Leave the multitasking to your computer…

March 26, 2007 at 9:55 am | Posted in News | Leave a comment

It seems the human brain has been conclusively shown to have a bottleneck that causes it to slow down when processing multiple tasks at once. I have often wondered about this myself, as I try to embrace my fully digital life.  Last week I received a text message on my phone while I was walking through the grocery store, and nearly knocked over a cardboard display of Oreo cookies as I tried to send a reply and walk at the same time. I managed to stop myself just in time, and caught the display before it fell over; but it occurs to me that this was a benign incident involving some cookies at less than 3 miles per hour. What kind of response times will I have while I’m trying to answer the phone at 70 MPH on the freeway? Or, to examine it from another angle, what is the effect on an important email, or a big project, if I am interrupted by another gadget? Could these distractions have a long-term effect on my career?
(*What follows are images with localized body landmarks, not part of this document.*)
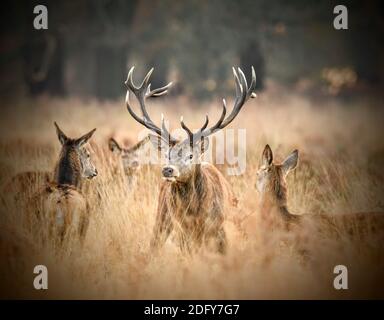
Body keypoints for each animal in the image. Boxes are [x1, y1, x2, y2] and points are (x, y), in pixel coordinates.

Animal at [124, 66, 256, 254]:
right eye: (167, 154)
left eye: (191, 155)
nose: (168, 170)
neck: (196, 215)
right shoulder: (182, 232)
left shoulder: (220, 230)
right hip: (162, 220)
Today’s CNet article includes several researchers who would say yes. Trying to do too many things at once hampers the brain’s performance.

“Multitasking is going to slow you down, increasing the chances of mistakes,” said David Meyer, a cognitive scientist and director of the Brain, Cognition and Action Laboratory at the University of Michigan. “Disruptions and interruptions are a bad deal from the standpoint of our ability to process information.”

Another researcher concurs that while the brain is an organic computational powerhouse, scientists have been examining its limits:  “A core limitation is an inability to concentrate on two things at once,” said Rene Marois, a neuroscientist and director of the Human Information Processing Laboratory at Vanderbilt University.  Marois goes on to describe a scenario in which response is consistently delayed by a full second each time a person is asked to pay attention to two different tasks at the same time.

A full second at the grocery store was enough to save the Oreos from my errant elbow at less than 3 MPH. A full second at 70 MPH is a whole different story.

So, I think I have decided that from now on, my phone is going to be turned off during my daily commute. I’m sure my family and coworkers will understand that I am less likely to run myself into a pylon if I wait to speak with them until I am safely parked. I have also written this blog entry without once checking my email, and without receiving any messages or phone calls, so you can rest assured that I gave it my full attention, and that it didn’t take me an extra 20 or 30 seconds to write!